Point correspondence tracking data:
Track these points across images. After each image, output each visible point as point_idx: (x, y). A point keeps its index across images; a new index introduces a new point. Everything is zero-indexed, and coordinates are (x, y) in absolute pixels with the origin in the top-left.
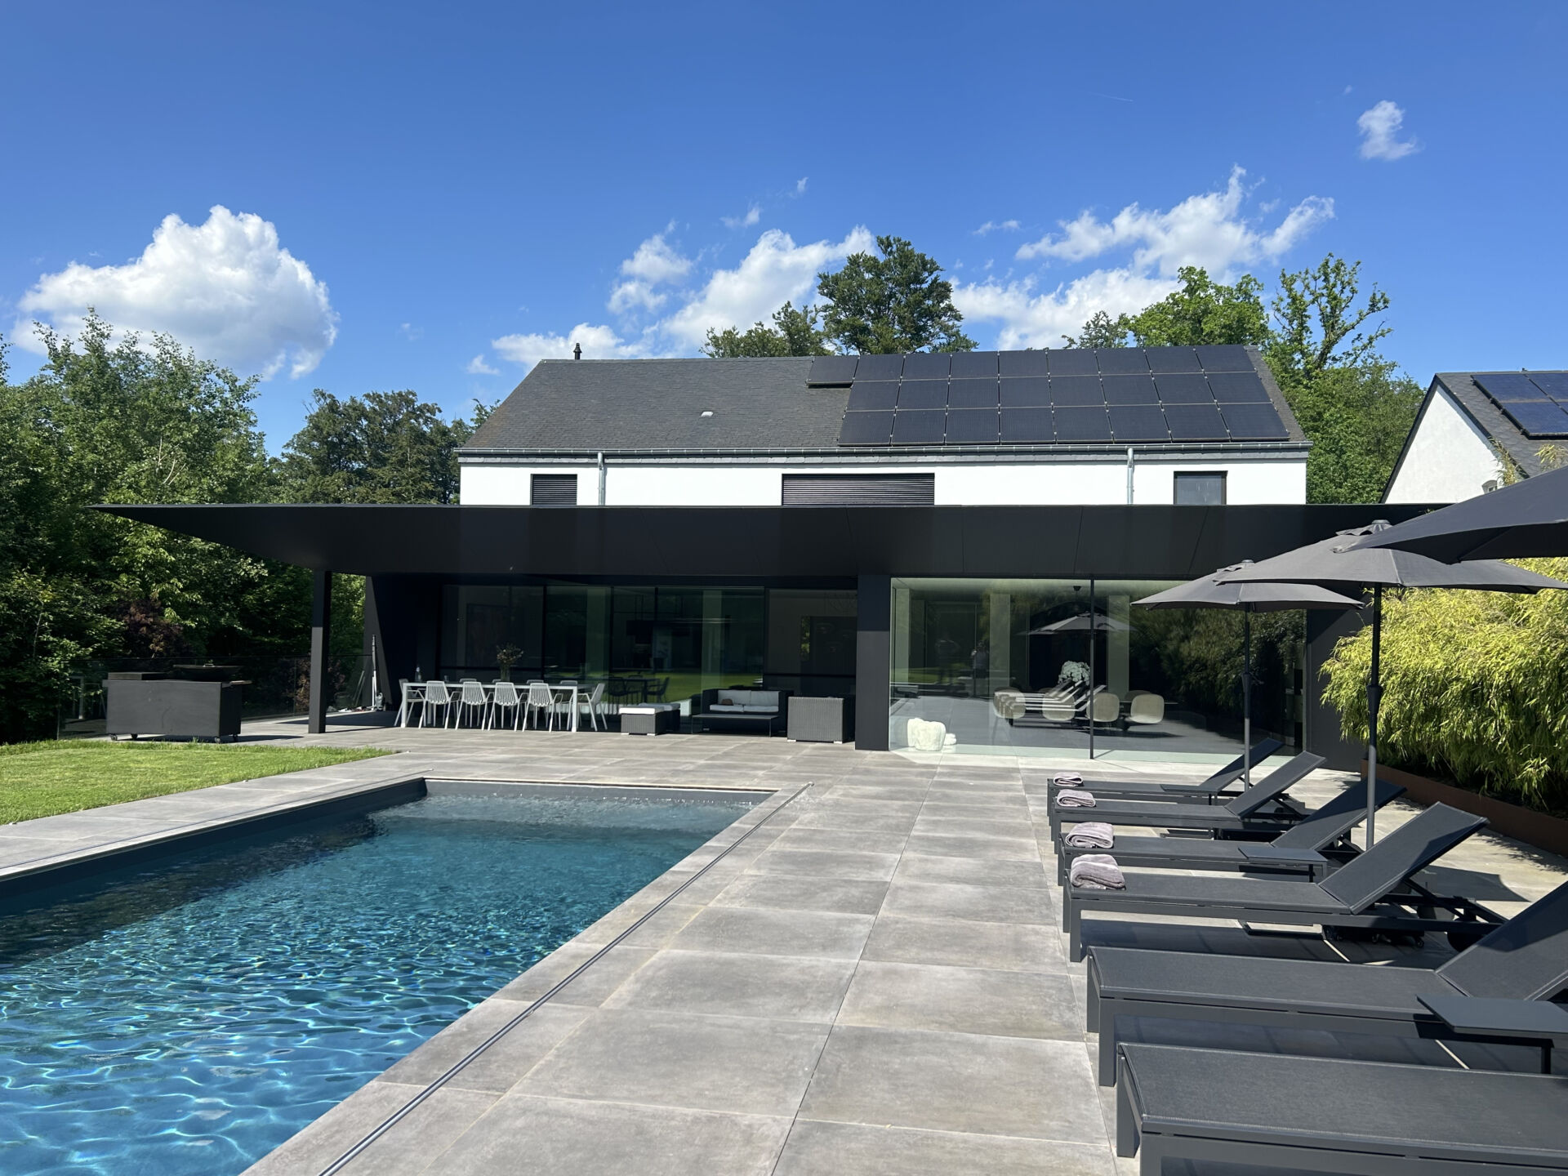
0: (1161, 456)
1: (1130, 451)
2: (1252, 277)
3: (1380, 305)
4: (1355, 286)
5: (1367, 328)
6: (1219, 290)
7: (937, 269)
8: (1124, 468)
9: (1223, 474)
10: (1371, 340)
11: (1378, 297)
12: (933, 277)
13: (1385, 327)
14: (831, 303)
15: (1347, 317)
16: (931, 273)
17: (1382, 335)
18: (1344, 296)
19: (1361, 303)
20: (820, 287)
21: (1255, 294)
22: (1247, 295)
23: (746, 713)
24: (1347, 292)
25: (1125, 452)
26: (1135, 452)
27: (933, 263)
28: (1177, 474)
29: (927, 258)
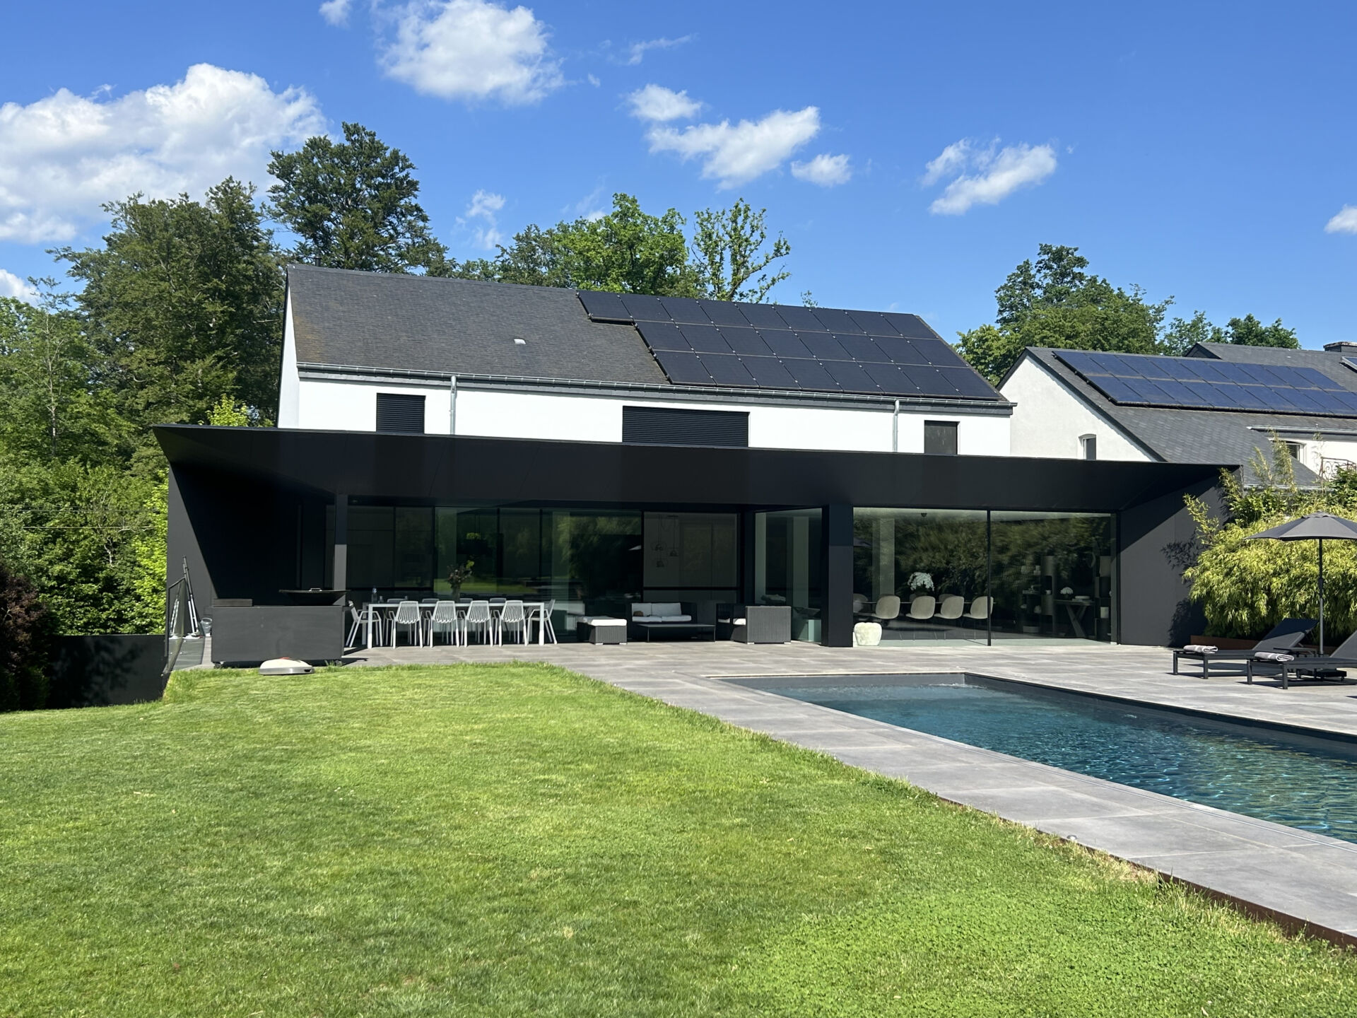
0: (917, 408)
1: (897, 403)
2: (676, 211)
3: (783, 251)
4: (764, 231)
5: (772, 271)
6: (645, 219)
7: (410, 166)
8: (891, 415)
9: (956, 424)
10: (774, 281)
11: (782, 243)
12: (404, 173)
13: (785, 271)
14: (281, 184)
15: (754, 259)
16: (402, 169)
17: (783, 278)
18: (752, 240)
19: (768, 247)
20: (270, 166)
21: (678, 227)
22: (672, 228)
23: (663, 623)
24: (757, 235)
25: (893, 403)
26: (901, 403)
27: (405, 159)
28: (927, 423)
29: (401, 154)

▸ **The problem**
Reproduce every item above verbatim, leaving out the pictures.

▸ **Solution below**
Track these points across images. After each image, output each visible point as point_idx: (x, y). A point keeps its index across images; a new index introduces a new point. Everything is zero-indexed, and coordinates are (x, y) in absolute pixels with the origin in the top-left.
0: (1161, 456)
1: (1130, 451)
2: (1252, 277)
3: (1380, 305)
4: (1355, 286)
5: (1367, 328)
6: (1219, 290)
7: (937, 269)
8: (1124, 468)
9: (1223, 474)
10: (1371, 340)
11: (1378, 297)
12: (933, 277)
13: (1385, 327)
14: (831, 303)
15: (1347, 317)
16: (931, 273)
17: (1382, 335)
18: (1344, 296)
19: (1361, 303)
20: (820, 287)
21: (1255, 294)
22: (1247, 295)
23: (746, 713)
24: (1347, 292)
25: (1125, 452)
26: (1135, 452)
27: (933, 263)
28: (1177, 474)
29: (927, 258)
0: (917, 408)
1: (897, 403)
2: (676, 211)
3: (783, 251)
4: (764, 231)
5: (772, 271)
6: (645, 219)
7: (410, 166)
8: (891, 415)
9: (956, 424)
10: (774, 281)
11: (782, 243)
12: (404, 173)
13: (785, 271)
14: (281, 184)
15: (754, 259)
16: (402, 169)
17: (783, 278)
18: (752, 240)
19: (768, 247)
20: (270, 166)
21: (678, 227)
22: (672, 228)
23: (663, 623)
24: (757, 235)
25: (893, 403)
26: (901, 403)
27: (405, 159)
28: (927, 423)
29: (401, 154)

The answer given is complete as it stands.